There are several other expressions which are also used to congratulate someone for a accomplishment, like כל הכבוד and יישר כח! However, מזל טוב has also become a generic all-purpose congratulations used whenever something good happens in someone's life. It can be used when someone gets married, gets a new child (or grandchild), gets an award, gets an academic degree, gets a promotion, etc. etc.
That's an excellent question! (Which means that I am not at all sure of the answer... but I can speculate.)

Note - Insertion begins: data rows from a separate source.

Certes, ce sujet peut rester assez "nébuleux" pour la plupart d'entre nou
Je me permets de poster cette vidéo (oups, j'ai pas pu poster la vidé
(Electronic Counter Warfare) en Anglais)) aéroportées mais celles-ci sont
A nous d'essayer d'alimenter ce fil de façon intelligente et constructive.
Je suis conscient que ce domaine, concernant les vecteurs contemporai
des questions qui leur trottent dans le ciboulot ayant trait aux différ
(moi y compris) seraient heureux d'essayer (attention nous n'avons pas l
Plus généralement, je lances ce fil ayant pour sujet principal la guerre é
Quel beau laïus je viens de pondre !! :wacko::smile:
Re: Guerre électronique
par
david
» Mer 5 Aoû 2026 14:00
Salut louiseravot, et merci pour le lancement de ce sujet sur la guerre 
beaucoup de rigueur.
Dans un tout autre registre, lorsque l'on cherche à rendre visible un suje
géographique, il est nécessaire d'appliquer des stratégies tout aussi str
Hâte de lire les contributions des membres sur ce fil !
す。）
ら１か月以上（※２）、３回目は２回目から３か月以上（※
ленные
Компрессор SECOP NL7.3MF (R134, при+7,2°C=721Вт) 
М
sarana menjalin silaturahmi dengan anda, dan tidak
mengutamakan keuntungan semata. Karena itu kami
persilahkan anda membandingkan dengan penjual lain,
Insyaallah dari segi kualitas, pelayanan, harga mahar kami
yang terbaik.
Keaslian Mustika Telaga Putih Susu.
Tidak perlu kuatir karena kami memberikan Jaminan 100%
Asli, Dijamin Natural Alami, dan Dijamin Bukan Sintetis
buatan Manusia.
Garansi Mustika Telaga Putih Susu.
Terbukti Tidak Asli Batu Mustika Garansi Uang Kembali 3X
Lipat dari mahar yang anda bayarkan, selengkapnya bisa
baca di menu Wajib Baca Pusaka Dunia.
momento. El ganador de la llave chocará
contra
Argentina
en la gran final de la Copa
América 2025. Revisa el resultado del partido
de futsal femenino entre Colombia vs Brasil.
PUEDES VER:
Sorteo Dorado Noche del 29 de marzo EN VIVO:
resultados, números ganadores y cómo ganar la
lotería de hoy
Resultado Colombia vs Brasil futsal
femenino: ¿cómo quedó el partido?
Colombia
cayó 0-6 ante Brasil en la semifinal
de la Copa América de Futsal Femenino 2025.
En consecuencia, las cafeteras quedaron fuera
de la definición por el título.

The key here, I think, is that עברית is not actually a noun, and therefore not the object of the verb לדבר. I could say something like אני מכירה את השפה העברית - "I know the Hebrew language" - in which case you can clearly see that עברית is an adjective modifying the noun שפה, "language". In this case, the noun phrase השפה העברית is clearly a definite noun phrase, and you'll notice I did use את between the verb and the direct object.
So what's going on in our sentence, אתה מדבר עברית?
On the surface it looks like מדבר is a transitive verb and עברית is the direct object, but I think in this case, מדבר is an intransitive verb (as it most commonly is) and עברית should be considered an adverb modifying the verb: "You speak Hebrew-ly" or "You speak Hebrew-fashion", roughly. (Remember that Hebrew, unlike English, doesn't have any special morphology for adverbs, and almost any adjective can be used as an adverb in the appropriate circumstances.)